Ancora una volta sono soprattutto i lavoratori a pagare il prezzo dell’instabilità dei mercati globali. Lo dimostra, fra gli altri, il caso di Mitsubishi UFJ Morgan Stanley Securities Co., che nei prossimi mesi potrebbe tagliare 1.300 posti di lavoro.

Tale gruppo è una joint venture tra il gruppo finanziario giapponese Mitsubishi UFJ e il colosso bancario statunitense Morgan Stanley. Costituita nel mese di maggio del 2010, si inserisce in un’alleanza strategica intrapresa a partire dal 2008, quando la più grande holding bancaria giapponese ha acquisito per 9 miliardi di dollari una quota del 21% di Morgan Stanley.

Il suo piano di riduzione del personale è già iniziato nei mesi scorsi, con un programma di pensionamenti anticipati al quale hanno aderito 270 persone. Ad agosto il Ceo Toshiro Toyoizumi ha annunciato l’avvio di un altro ciclo di pre-pensionamenti. Sembra che ad aderire saranno molte più persone rispetto a quanto era stato previsto. Quindi, la forza lavoro potrebbe ridursi di circa 1.300 unità: pari a circa il 20% del totale (che a marzo era di 6.600 dipendenti).
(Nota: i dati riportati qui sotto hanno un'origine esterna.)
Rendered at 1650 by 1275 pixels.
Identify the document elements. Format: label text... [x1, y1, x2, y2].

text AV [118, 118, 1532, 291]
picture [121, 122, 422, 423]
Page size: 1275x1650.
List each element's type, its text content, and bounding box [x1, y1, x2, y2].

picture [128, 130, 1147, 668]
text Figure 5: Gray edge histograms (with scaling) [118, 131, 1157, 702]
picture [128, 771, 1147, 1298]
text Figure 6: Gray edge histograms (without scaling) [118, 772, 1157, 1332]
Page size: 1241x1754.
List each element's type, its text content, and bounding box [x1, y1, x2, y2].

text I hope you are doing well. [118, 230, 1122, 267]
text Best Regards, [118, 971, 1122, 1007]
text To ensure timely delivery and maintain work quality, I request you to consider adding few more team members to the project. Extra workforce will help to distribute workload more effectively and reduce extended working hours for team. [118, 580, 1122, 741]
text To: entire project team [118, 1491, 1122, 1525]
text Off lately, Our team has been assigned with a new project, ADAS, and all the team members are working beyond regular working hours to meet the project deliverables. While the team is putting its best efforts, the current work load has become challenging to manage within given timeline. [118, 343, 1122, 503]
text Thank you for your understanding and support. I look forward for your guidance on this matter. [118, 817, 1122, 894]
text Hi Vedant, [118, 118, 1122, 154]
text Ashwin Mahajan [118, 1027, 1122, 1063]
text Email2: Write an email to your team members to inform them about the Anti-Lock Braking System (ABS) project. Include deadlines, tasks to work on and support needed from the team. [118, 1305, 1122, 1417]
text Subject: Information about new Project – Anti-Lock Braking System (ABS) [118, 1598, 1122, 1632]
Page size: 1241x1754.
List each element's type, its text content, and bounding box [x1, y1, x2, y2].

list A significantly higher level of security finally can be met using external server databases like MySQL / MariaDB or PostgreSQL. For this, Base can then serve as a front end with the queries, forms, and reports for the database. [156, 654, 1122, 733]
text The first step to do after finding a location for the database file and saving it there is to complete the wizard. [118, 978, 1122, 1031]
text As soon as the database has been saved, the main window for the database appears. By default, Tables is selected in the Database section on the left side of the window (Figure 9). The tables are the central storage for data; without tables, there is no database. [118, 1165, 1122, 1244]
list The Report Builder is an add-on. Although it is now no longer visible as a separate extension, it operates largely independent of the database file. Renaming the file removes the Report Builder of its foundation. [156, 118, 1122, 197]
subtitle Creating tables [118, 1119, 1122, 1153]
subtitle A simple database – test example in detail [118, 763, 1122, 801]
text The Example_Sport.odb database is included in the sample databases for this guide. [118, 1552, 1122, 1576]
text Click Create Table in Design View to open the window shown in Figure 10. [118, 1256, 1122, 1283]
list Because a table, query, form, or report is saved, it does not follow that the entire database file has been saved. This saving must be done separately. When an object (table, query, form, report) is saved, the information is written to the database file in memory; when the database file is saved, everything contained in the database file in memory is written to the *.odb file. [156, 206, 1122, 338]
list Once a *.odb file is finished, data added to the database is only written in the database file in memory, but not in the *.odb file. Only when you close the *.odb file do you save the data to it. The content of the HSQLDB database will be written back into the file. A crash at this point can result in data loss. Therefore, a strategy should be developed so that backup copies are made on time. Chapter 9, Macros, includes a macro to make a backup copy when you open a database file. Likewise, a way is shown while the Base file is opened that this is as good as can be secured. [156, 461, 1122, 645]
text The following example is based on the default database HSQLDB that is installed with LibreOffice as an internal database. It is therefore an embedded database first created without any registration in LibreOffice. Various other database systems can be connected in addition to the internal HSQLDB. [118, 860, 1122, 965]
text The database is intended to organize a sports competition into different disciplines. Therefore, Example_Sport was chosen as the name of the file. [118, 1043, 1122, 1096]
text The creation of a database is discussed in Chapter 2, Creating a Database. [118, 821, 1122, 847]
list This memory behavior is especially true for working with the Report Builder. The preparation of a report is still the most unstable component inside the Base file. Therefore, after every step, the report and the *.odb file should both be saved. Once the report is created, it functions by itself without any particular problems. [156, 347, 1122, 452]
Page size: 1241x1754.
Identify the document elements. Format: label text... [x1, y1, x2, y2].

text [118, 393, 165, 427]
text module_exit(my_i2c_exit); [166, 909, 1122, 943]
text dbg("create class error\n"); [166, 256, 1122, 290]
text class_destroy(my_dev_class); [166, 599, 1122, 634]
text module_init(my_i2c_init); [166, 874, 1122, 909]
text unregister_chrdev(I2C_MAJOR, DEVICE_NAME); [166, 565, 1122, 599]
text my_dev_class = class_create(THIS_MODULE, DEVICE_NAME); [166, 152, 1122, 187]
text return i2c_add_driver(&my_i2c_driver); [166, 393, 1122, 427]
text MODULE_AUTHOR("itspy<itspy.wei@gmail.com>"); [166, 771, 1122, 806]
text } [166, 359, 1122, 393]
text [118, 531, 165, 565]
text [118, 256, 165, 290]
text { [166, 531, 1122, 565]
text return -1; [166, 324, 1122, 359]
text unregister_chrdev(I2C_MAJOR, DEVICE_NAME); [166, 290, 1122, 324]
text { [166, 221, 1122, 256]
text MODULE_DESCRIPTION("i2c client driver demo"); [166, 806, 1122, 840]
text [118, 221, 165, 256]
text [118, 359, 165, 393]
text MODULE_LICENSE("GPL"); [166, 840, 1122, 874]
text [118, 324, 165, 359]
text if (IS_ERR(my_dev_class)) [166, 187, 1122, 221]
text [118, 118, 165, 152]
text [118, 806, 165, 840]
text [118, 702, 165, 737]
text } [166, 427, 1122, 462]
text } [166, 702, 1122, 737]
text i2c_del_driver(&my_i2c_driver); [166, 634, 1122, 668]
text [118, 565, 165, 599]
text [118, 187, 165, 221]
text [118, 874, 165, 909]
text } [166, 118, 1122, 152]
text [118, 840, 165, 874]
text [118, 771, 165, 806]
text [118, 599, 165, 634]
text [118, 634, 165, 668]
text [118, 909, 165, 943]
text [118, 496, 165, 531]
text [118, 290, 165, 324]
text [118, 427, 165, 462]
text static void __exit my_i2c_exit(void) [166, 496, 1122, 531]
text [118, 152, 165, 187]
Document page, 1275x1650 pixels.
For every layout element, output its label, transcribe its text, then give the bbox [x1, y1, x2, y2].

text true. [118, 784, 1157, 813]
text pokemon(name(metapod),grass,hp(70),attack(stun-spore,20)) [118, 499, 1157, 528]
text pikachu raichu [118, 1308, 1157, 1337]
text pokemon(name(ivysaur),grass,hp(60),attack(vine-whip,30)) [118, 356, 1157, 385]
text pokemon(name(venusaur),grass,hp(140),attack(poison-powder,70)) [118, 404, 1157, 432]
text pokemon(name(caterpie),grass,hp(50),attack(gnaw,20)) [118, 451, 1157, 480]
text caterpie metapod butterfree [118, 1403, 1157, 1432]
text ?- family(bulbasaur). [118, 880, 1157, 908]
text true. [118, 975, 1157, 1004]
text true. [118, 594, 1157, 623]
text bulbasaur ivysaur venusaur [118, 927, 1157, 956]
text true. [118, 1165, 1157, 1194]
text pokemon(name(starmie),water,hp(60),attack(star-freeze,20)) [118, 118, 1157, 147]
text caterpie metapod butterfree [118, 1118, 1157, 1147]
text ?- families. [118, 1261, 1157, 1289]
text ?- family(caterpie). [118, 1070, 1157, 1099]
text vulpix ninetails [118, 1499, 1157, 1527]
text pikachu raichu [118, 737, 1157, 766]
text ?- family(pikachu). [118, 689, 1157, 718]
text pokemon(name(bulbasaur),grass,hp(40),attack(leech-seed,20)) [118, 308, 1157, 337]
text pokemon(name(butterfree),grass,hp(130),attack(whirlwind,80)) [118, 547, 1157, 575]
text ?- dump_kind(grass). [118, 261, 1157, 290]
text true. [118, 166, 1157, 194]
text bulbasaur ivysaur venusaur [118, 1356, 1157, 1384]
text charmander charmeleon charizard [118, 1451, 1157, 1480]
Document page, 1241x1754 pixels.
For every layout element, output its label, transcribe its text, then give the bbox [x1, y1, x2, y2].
E non si tratta certo dell’unico colosso finanziario giapponese a optare per la riduzione della propria forza lavoro. Nomura Holdings il mese scorso ha annunciato poco meno di 400 licenziamenti. Anche Mizuho Securities inizia questo mese un programma di pensionamento anticipato su base volontaria, che mira a eliminare 300 posti di lavoro; ne verranno tagliati altri 400 entro il mese di marzo del 2012.